Does Section 30(7) give immunity in the first place?

Raja Rozela said Section 30(7) does not contain the word “immunity” at all, but only provides “an exemption from being prosecuted at the discretion of the public prosecutor” to certain persons who assisted in the investigation.

She pointed out that Parliament would have explicitly mentioned the word “immunity” in Section 30(7) if this provision was intended to provide for immunity, as it had actually used the word “immunity” in Section 72 of the same MACC Act.

Raja Rozela said that Section 30(7) was not enacted to provide a person — who is revealed through investigations to have committed an offence under the MACC Act — “immunity” or “exemption” from being prosecuted.

She pointed out that the MACC has powers under Section 30(7) to call anyone — including those who had yet to be accused in court — who can assist in investigations to provide information, and that this is part of the investigation process.

She explained that the investigating officer would — after completing the investigations and taking into account information from other witnesses —- then be able to submit an investigation report to the public prosecutor along with recommendations on whether to press charges. 

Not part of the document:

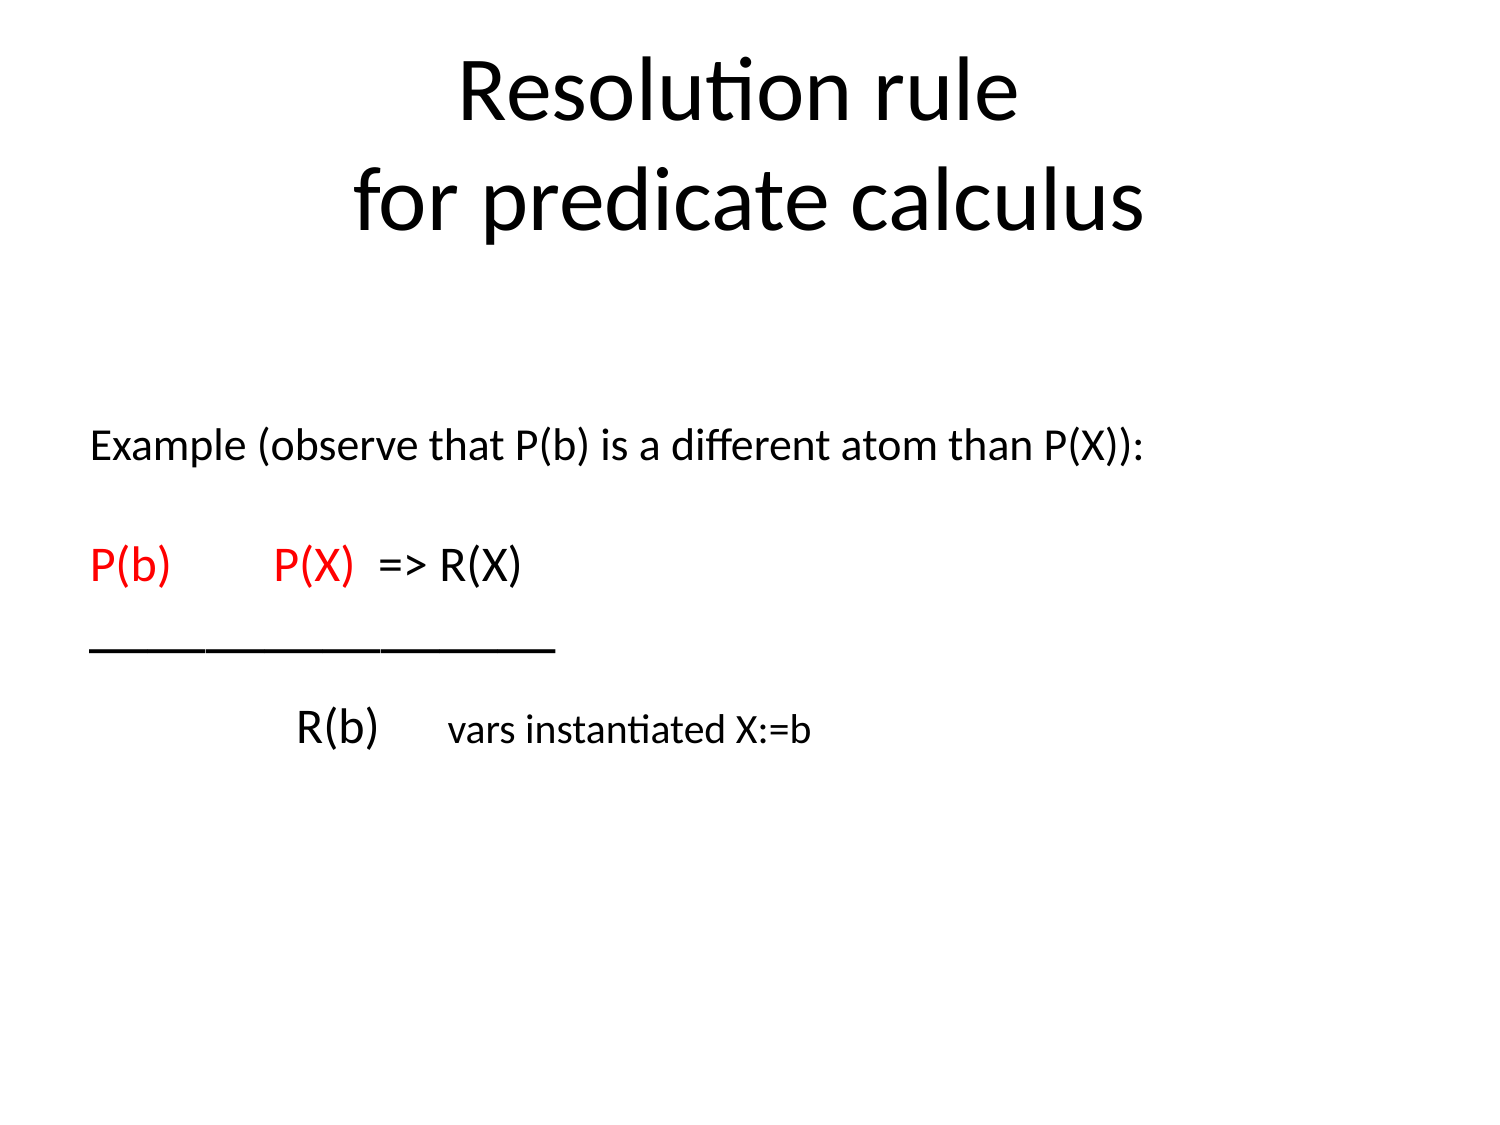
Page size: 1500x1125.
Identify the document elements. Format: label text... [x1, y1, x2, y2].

title Resolution rule for predicate calculus [75, 45, 1425, 233]
text_box Example (observe that P(b) is a different atom than P(X)): P(b) P(X) => R(X) ———————— R(b) vars instantiated X:=b [74, 262, 1425, 1005]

“If MACC records statements from witnesses, everyone is protected, everyone is untouchable, what is the purpose of investigation then, where does it leave MACC?” she said, adding that it would be absurd to say that Ahmad Zahid should not be prosecuted simply because he had provided information to the MACC.

She noted that the Court of Appeal had this year ruled in the case of Teo Chee Kong v Public Prosecutor that Section 30(7) does not give immunity to a person disclosing information from being prosecuted for any offences he may have committed. 

In this trial, Zahid ― who is a former home minister and currently the Umno president ― is facing 47 charges, namely 12 counts of criminal breach of trust in relation to charitable foundation Yayasan Akalbudi’s funds, 27 counts of money laundering, and eight counts of bribery charges.

The trial before High Court judge Datuk Collin Lawrence Sequerah resumes on October 4.

The trial has reached the end of prosecution’s case with 99 prosecution witnesses having already testified.

The judge is now hearing oral submissions or the final verbal arguments from both the prosecution and Ahmad Zahid’s lawyers, before deciding on whether the prosecution has proved a prima facie case that would require Ahmad Zahid to enter a defence or if he would be freed from the charges.